**EXERCISE REQUIREMENTS**
Beginning with the line where "回復者83817（+0)" appears, restate the lines word for word through the last one in the listing.

┌─ DATA SECTION

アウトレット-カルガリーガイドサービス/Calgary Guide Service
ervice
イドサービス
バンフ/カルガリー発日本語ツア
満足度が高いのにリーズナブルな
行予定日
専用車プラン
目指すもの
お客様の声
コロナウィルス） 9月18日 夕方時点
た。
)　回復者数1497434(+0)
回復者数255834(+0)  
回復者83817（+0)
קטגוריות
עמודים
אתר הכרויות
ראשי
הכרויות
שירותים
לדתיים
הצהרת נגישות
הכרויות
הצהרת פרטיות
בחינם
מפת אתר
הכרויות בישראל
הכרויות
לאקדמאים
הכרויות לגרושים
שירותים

└─

**WRITTEN RESPONSE**
回復者83817（+0)
קטגוריות
עמודים
אתר הכרויות
ראשי
הכרויות
שירותים
לדתיים
הצהרת נגישות
הכרויות
הצהרת פרטיות
בחינם
מפת אתר
הכרויות בישראל
הכרויות
לאקדמאים
הכרויות לגרושים
שירותים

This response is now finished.